CGNet’s involvement with the people of central India has
brought it to the Indira Gandhi National Tribal University for the third
conference on Gondi language standardization. We will be keeping you updated as
events progress here.
The Indira Gandhi National Tribal University is hidden in
the hills near Amarkantak. To get here you must take a jeep some ten kilometres
up through the forest and the hills. The road is very bad but the view is very
good.
Good View |
Bad Road |
The university is brand new - so brand new, in fact, that much
of it is still being built – and it was founded to aid in the preservation and
of study of tribal cultures and to contribute to the broader field of tribal
welfare. It currently has around three thousand students and a hundred teaching
staff spread across twenty three departments (with plans for many more in the
coming years).
What better place to hold this conference in?
(Noted: symbolic resonances between work of building the university and the work of building a standardized version of Gondi) |
The conference begins tomorrow and there are all sorts of
last minute details to finalize.
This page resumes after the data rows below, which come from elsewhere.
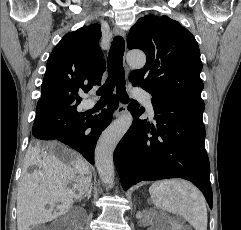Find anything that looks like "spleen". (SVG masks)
<instances>
[{
	"label": "spleen",
	"instance_id": "spleen-1",
	"mask_svg": "<svg viewBox=\"0 0 241 230\" xmlns=\"http://www.w3.org/2000/svg\"><path fill=\"white\" fill-rule=\"evenodd\" d=\"M149 192L154 205L173 214H180L196 230H207V208L201 192L182 180L157 181Z\"/></svg>",
	"mask_w": 241,
	"mask_h": 230
}]
</instances>
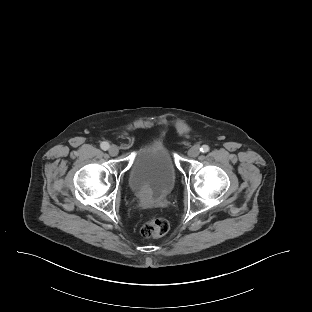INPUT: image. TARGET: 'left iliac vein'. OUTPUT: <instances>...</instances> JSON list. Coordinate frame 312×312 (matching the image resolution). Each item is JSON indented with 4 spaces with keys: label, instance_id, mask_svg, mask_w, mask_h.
<instances>
[{
    "label": "left iliac vein",
    "instance_id": "left-iliac-vein-1",
    "mask_svg": "<svg viewBox=\"0 0 312 312\" xmlns=\"http://www.w3.org/2000/svg\"><path fill=\"white\" fill-rule=\"evenodd\" d=\"M200 153V149H199V146L195 145L193 147H191L189 150H188V156L189 157H197Z\"/></svg>",
    "mask_w": 312,
    "mask_h": 312
}]
</instances>
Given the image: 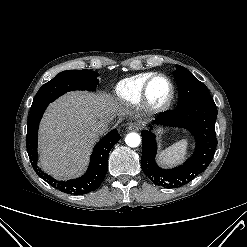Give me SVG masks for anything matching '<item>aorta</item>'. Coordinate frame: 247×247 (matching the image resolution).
Here are the masks:
<instances>
[{
  "mask_svg": "<svg viewBox=\"0 0 247 247\" xmlns=\"http://www.w3.org/2000/svg\"><path fill=\"white\" fill-rule=\"evenodd\" d=\"M125 143L129 146V147H137L140 145L141 143V137L138 133L135 132H131L129 134L126 135L125 137Z\"/></svg>",
  "mask_w": 247,
  "mask_h": 247,
  "instance_id": "762f6f07",
  "label": "aorta"
}]
</instances>
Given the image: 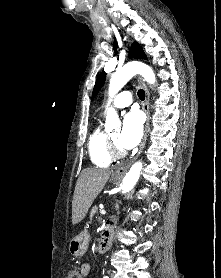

Roughly one hundred delegates from across six
states will be attending and, as exciting as this is for our project, it also
involves plenty of unexciting but necessary things (like organizing accommodation,
meals and transportation for one hundred delegates).
Luckily, we have this neat office/‘conference command hub’ to
work from. We are all working hard and we have plenty of chai. And, floating in over the hills, is the music and singing of local adivasi villages celebrating Diwali.